There will be a lot of underutilized computing power in the Holo network, this seems like a great opportunity for hosts to earn mutual credit for joining a grid.
I think the use case would be pretty tough considering the 4GB limit for in memory data in WASM. Also, it would be significantly less performant. Golem is an example of a company trying to accomplish this, and the practical needs for data processing are typically much more complicated. Also, typically there’s an expectation of privacy in your data. They are using a piece of hardware known as an SGX enclave to ensure the processor does not have the ability to view the users data.
One limit that I think has some other use cases is allowing zomes to take functions as inputs. So being able to provide a map-filter-reduce function to a zome might be interesting.
Anyways, I think it’s theoretically possible if a user wrote the logic into a public function, then uploaded the data to a DHT, then had a reward for each individual chunk being processed. Then I think you would take connected zomes, have a filter step to new entries, and lastly a reduce step to a final entry. I think the biggest issues would be performance and a lack of anonymity, but it would be interesting to see implemented.
This is a pretty cool idea. The big question I see the two of you discussing is how to make the thing generic enough to allow anyone to upload arbitrary functions to the DHT in a way that processors could download them, execute them, and produce verifiable results. Quite similar to what Golem is trying to tackle; I agree.
Here’s a thought: maybe the sandboxed execution engine could live in a client outside the DNA, and the DNA’s only function is to share functions and inputs with those who want to download and process them.
Another idea: maybe the DNA itself is the thing that processors download and execute. One DNA per job. The infrastructure is already there in the Holochain conductor. Joining the DNA means you get access to both the functions and their inputs, and entitles you to claim a reward. One way you could do this is to have 100% replication and have the processing actually happen in the validation function, so as you receive a dataset you automatically process. This is a horrible abuse of validation functions, but it’s an interesting idea nonetheless
@rlkel0 do you know how Golem does verification of outputs?

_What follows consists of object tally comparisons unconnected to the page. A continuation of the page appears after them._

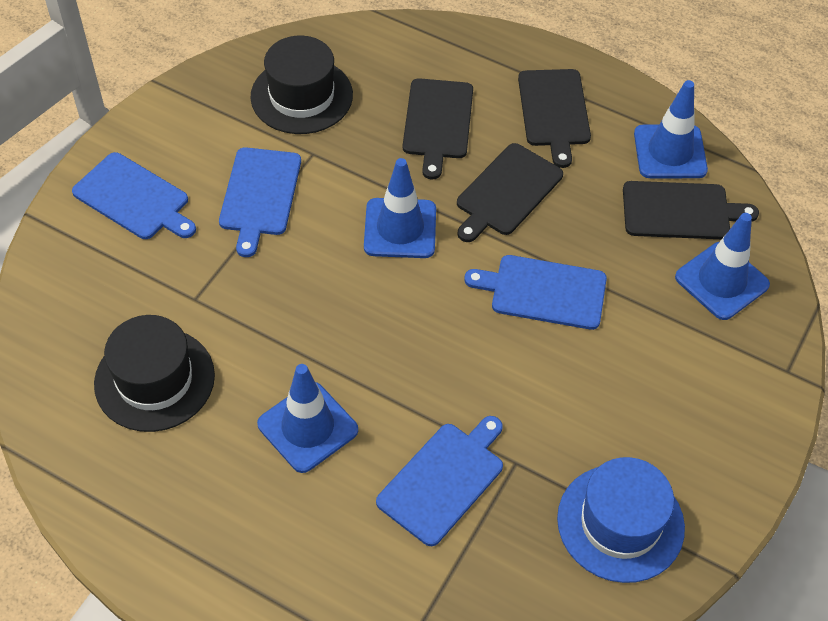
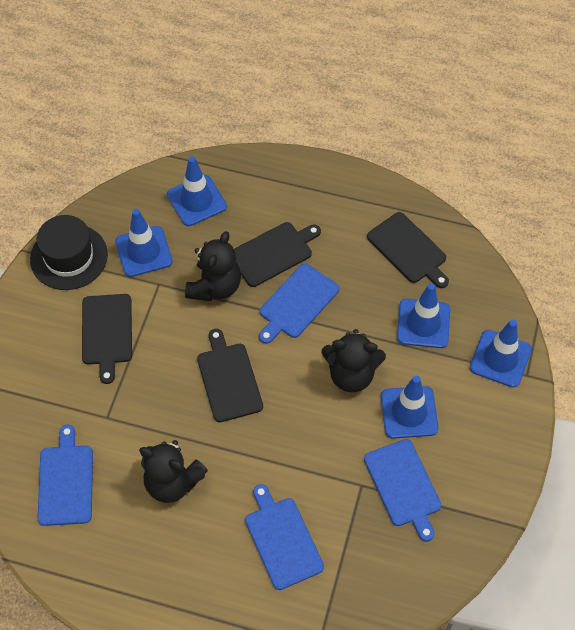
black hat: [94,315,215,432] [250,36,353,134] = 2 -> [30,215,108,290] = 1
black teddy bear: none = 0 -> [139,440,208,503] [185,231,241,301] [321,329,386,392] = 3
blue hat: [557,457,685,583] = 1 -> none = 0
blue traffic cone: [257,364,358,473] [364,158,436,258] [634,80,708,178] [675,213,770,320] = 4 -> [115,209,173,277] [167,156,227,226] [381,375,438,439] [397,283,450,348] [470,320,532,388] = 5

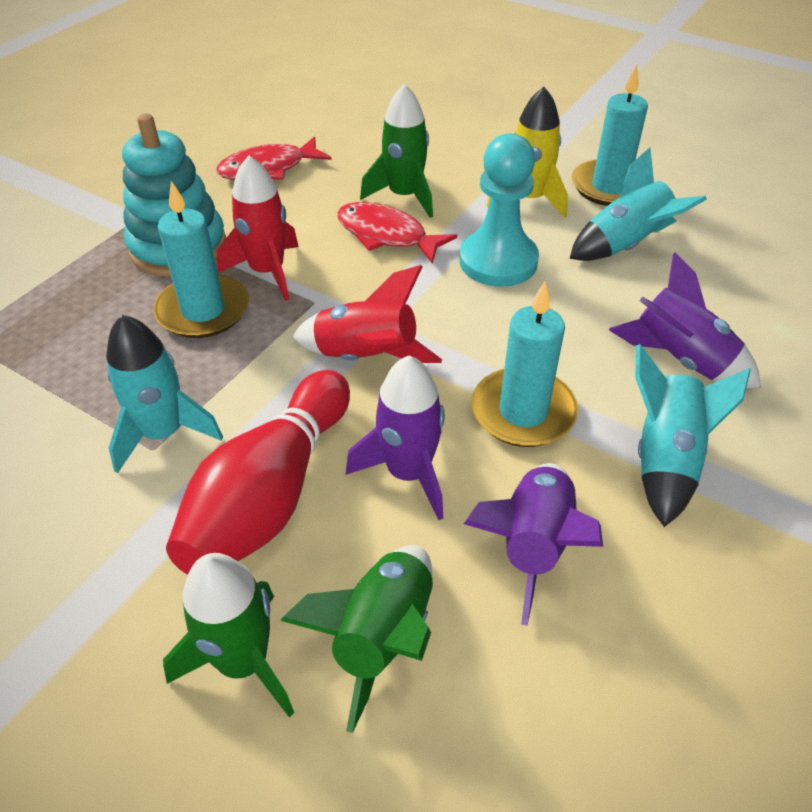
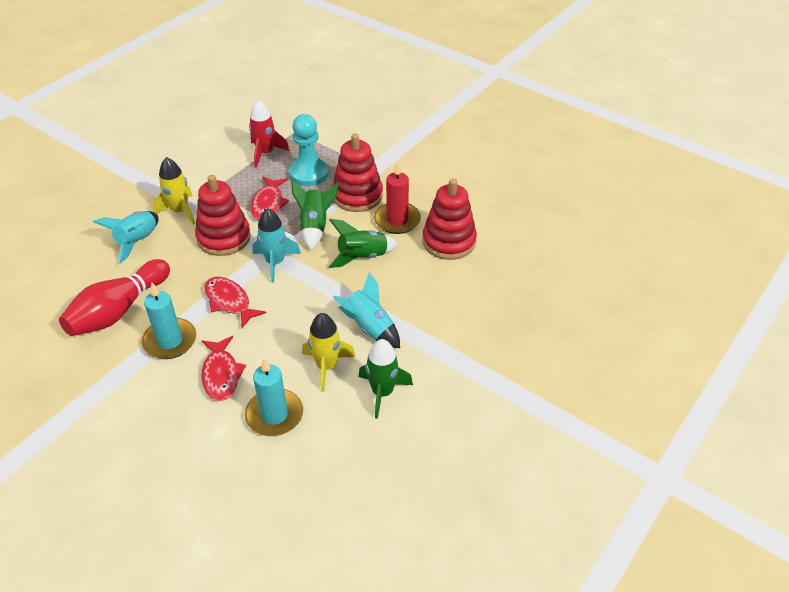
purple rocket: [346,356,445,520] [464,463,603,626] [609,252,761,388] = 3 -> none = 0
red candle: none = 0 -> [374,161,421,234] = 1
red fish: [216,136,332,180] [337,202,457,264] = 2 -> [201,336,246,401] [204,277,266,328] [250,177,289,220] = 3
red rocket: [217,156,299,301] [293,265,442,363] = 2 -> [249,100,290,168] = 1
red stacking toy: none = 0 -> [195,175,251,256] [332,133,383,212] [422,178,477,260] = 3
turquoise candle: [154,181,249,338] [471,281,578,447] [572,64,648,206] = 3 -> [141,283,196,359] [245,358,303,436] = 2
turquoise stacking toy: [122,113,226,277] = 1 -> none = 0
yellow rocket: [487,87,568,218] = 1 -> [153,157,195,225] [302,313,356,392] = 2

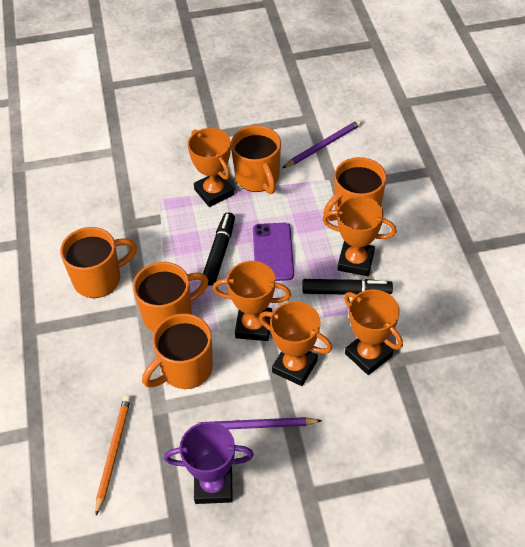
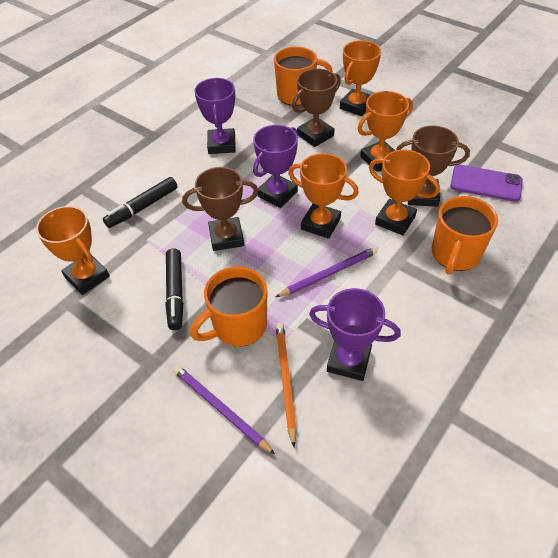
brown trophy: none = 0 -> [182,167,259,251] [292,68,341,147] [396,125,470,207] = 3
orange mug: [60,227,137,298] [133,262,209,332] [142,313,213,389] [231,125,281,194] [323,157,387,221] = 5 -> [190,266,267,347] [274,46,333,106] [432,196,498,275] = 3
purple trophy: [164,422,254,504] = 1 -> [194,78,236,154] [253,125,298,208] [309,288,401,381] = 3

Do job uploaders just say “I want n confidence that these results are correct” and then n processors run the job and compare results?
Golem provides a nice write up, but it basically recommends randomly verifying a few pieces of the computation, or paying multiple people to run computations to ensure same results. Then, they have reputation for computation engines.
@rlkel0 thanks for sharing that link; it’s kind of how I expected Golem to work — random checks, redundant computations. I’ll have to read about ‘reputation for computation engines’.
Yeah, unfortunately snarks/starks/bulletproofs etc are infeasible at this time. Same goes for homomorphic encryption. The question really becomes about encryption and trust. The reputation score seems important, and they’re doing some innovative things with sgx. A library called graphene allows for secure code execution, where the executor can’t examine the code they are executing. https://grapheneproject.io/
Abusing validation callbacks seems crazy, but it also seems rather elegant. I think you’d need the processor in the DNA to ensure it is deterministic. You’d also need to validate the incoming code to ensure it is purely functional so that it produces the exact same output for all nodes (e.g. no random number generators, uuids)
@rlkel0 Graphene sounds ambitious and crazy cool as a way of sandboxing execution and making it reliable. I’m not surprised Golem are interested. I haven’t yet found the part where they talk about the executor not being able to examine the code they’re executing though? Does that work in combination with enclaves?
@marcus thanks for your approval of my abusive-yet-elegant idea I think that the job executors would def want to have an execution environment that they can trust to be deterministic, so they aren’t blacklisted for computing the ‘wrong’ result when it’s cross-checked, but as yet the Holochain ribosome doesn’t enforce that on validation functions. It may one day, but I’m not sure what the core team’s plans are re: banning function calls that introduce sources of entropy.